Mykhaïlo Podoliak, conseiller du président ukrainien Volodymyr Zelensky et membre de la délégation ukrainienne, a tweeté cette photo en annonçant son départ vers le lieu des négociations.

Photo : Twitter/Mykhaïlo Podoliak

Une entente pour créer des couloirs humanitaires avait été conclue jeudi dernier, mais elle ne s’est jamais concrétisée, la poursuite des combats empêchant toute évacuation des civils des zones de combat.

Plus tôt lundi, Moscou a annoncé l'instauration de cessez-le-feu locaux et l'ouverture de couloirs humanitaires pour permettre l'évacuation de civils de plusieurs villes.

La moitié de ces couloirs rejoignaient cependant la Russie ou le Bélarus, de sorte que le gouvernement ukrainien a refusé l’offre russe, qualifiée d’inacceptable.

Avant le début des négociations, M. Medinski avait accusé sans preuve l'Ukraine d'empêcher l'évacuation des civils et assuré que l'instauration de couloirs humanitaires serait abordée lors de nouvelles négociations.

Le porte-parole du Kremlin, Dmitry Peskov, a rappelé que Moscou n'entend pas cesser les hostilités avant d'avoir obtenu la démilitarisation de l'Ukraine et l'inscription dans sa Constitution de sa neutralité future.

La Russie réclame aussi la reconnaissance de l'indépendance des républiques prorusses autoproclamées de Donetsk et Louhansk et de la souveraineté russe sur la Crimée, annexée par Moscou en 2014, a-t-il réitéré.

Rencontre possible des chefs de la diplomatie russe et ukrainienne

Le chef de la diplomatie turque Mevlüt Cavusoglu a annoncé la tenue d'une réunion trilatérale avec ses homologues russe et ukrainien, jeudi à Antalya, dans le sud du pays.

La rencontre a été confirmée par Moscou, mais le porte-parole du ministère ukrainien des Affaires étrangères, Oleg Nikolenko, a simplement indiqué à l'AFP que la possibilité d'une telle rencontre est envisagée.

Si elle devait se concrétiser, cette rencontre serait la première entre les deux hommes depuis le début de la guerre. Il s'agirait en outre de la première sortie de M. Lavrov hors de Russie depuis le début des hostilités.

Membre de l'OTAN et alliée de l'Ukraine, la Turquie entretient également des liens proches avec la Russie et a veillé depuis le début du conflit à maintenir la ligne ouverte avec les deux capitales.

Le président turc, Recep Tayyip Erdogan, s'est entretenu dimanche au téléphone avec son homologue russe auquel il a réclamé un cessez-le-feu général urgent en Ukraine.

Le président russe Vladimir Poutine a cependant exigé que les conditions exigées par la Russie soient d'abord remplies.

La guerre va continuer de se faire, croit Macron

Le président français Emmanuel Macron ne pense pas qu'une vraie solution puisse être négociée entre Moscou et Kiev pour mettre fin au conflit en Ukraine dans les jours et semaines qui viennent.

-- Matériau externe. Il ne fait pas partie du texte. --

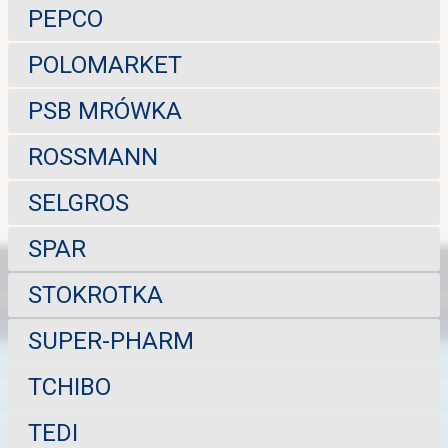
PEPCO
POLOMARKET
PSB MRÓWKA
ROSSMANN
SELGROS
SPAR
STOKROTKA
SUPER-PHARM
TCHIBO
TEDI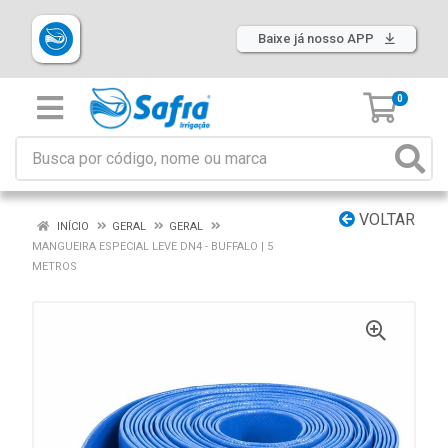
Baixe já nosso APP
0
VOLTAR
INÍCIO
GERAL
GERAL
MANGUEIRA ESPECIAL LEVE DN4 - BUFFALO | 5
METROS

Je suis lucide : à court terme, c'est plutôt la guerre qui va continuer de se faire, a affirmé le chef de l'État depuis Poissy, dans le cadre de son premier déplacement à titre de candidat à la présidentielle.

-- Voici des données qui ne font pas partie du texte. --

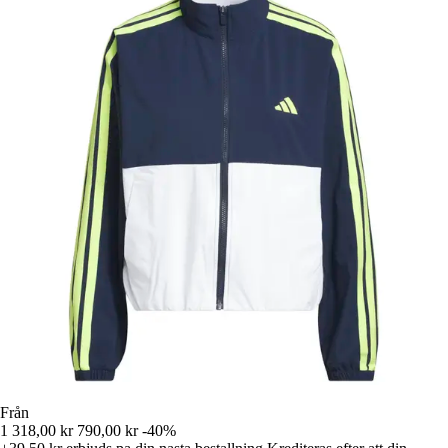
Från
1 318,00 kr
790,00 kr
-40%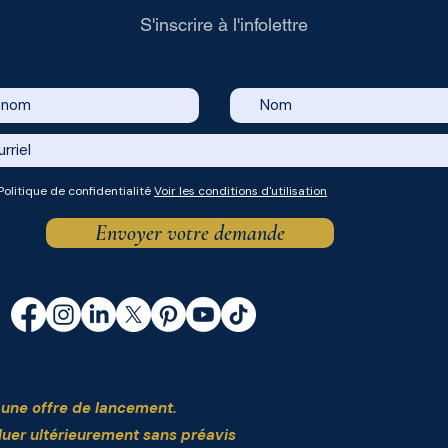
S'inscrire à l'infolettre
Politique de confidentialité
Voir les conditions d'utilisation
Envoyer votre demande
t une offre de lancement.
luer ultérieurement sans préavis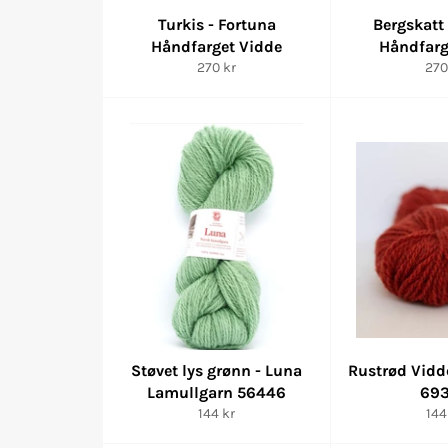
Turkis - Fortuna
Bergskatt
Håndfarget Vidde
Håndfarg
Vanlig
Van
270 kr
270
pris
pris
Støvet lys grønn - Luna
Rustrød Vidd
Lamullgarn 56446
69
Vanlig
Van
144 kr
144
pris
pri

« Je ne pense pas que, dans les jours et semaines qui viennent, il y ait une vraie solution négociée. Je l'espère et nous faisons tout ce que nous pouvons pour l'y aider. »

— Une citation de  Le président français Emmanuel Macron

La discussion est difficile avec [Vladimir] Poutine parce qu'il refuse le cessez-le-feu qui est la condition préalable pour qu'il y ait un vrai dialogue entre Moscou et Kiev, a regretté M. Macron.

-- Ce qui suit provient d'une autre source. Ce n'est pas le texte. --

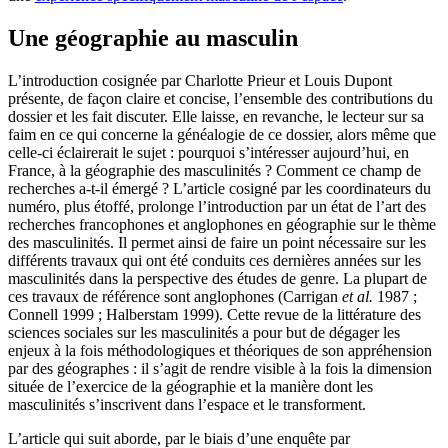
Une géographie au masculin
L’introduction cosignée par Charlotte Prieur et Louis Dupont
présente, de façon claire et concise, l’ensemble des contributions du
dossier et les fait discuter. Elle laisse, en revanche, le lecteur sur sa
faim en ce qui concerne la généalogie de ce dossier, alors même que
celle-ci éclairerait le sujet : pourquoi s’intéresser aujourd’hui, en
France, à la géographie des masculinités ? Comment ce champ de
recherches a-t-il émergé ? L’article cosigné par les coordinateurs du
numéro, plus étoffé, prolonge l’introduction par un état de l’art des
recherches francophones et anglophones en géographie sur le thème
des masculinités. Il permet ainsi de faire un point nécessaire sur les
différents travaux qui ont été conduits ces dernières années sur les
masculinités dans la perspective des études de genre. La plupart de
ces travaux de référence sont anglophones (Carrigan
et al.
1987 ;
Connell 1999 ; Halberstam 1999). Cette revue de la littérature des
sciences sociales sur les masculinités a pour but de dégager les
enjeux à la fois méthodologiques et théoriques de son appréhension
par des géographes : il s’agit de rendre visible à la fois la dimension
située de l’exercice de la géographie et la manière dont les
masculinités s’inscrivent dans l’espace et le transforment.
L’article qui suit aborde, par le biais d’une enquête par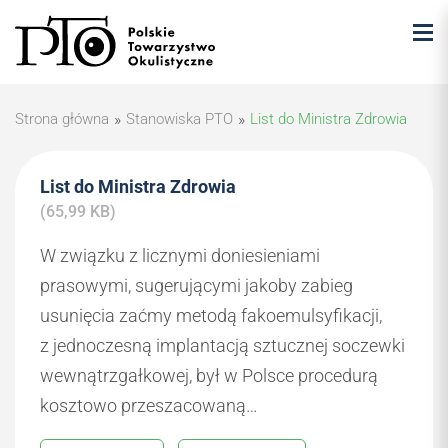
Strona główna
»
Stanowiska PTO
»
List do Ministra Zdrowia
List do Ministra Zdrowia
(65,99 KB)
W związku z licznymi doniesieniami
prasowymi, sugerującymi jakoby zabieg
usunięcia zaćmy metodą fakoemulsyfikacji,
z jednoczesną implantacją sztucznej soczewki
wewnątrzgałkowej, był w Polsce procedurą
kosztowo przeszacowaną…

Notre responsabilité est de continuer à parler aux peuples russe et biélorusse, mais aussi aux dirigeants, et de toujours respecter la Russie comme pays, car il n'y a pas de paix durable si la Russie n'est pas prise dans une grande architecture de paix sur notre continent, selon lui.

Le président français a également réitéré que les pays européens n'entreront pas directement dans le conflit, car une guerre avec la Russie serait une guerre mondiale, avec une puissance dotée de l'arme nucléaire.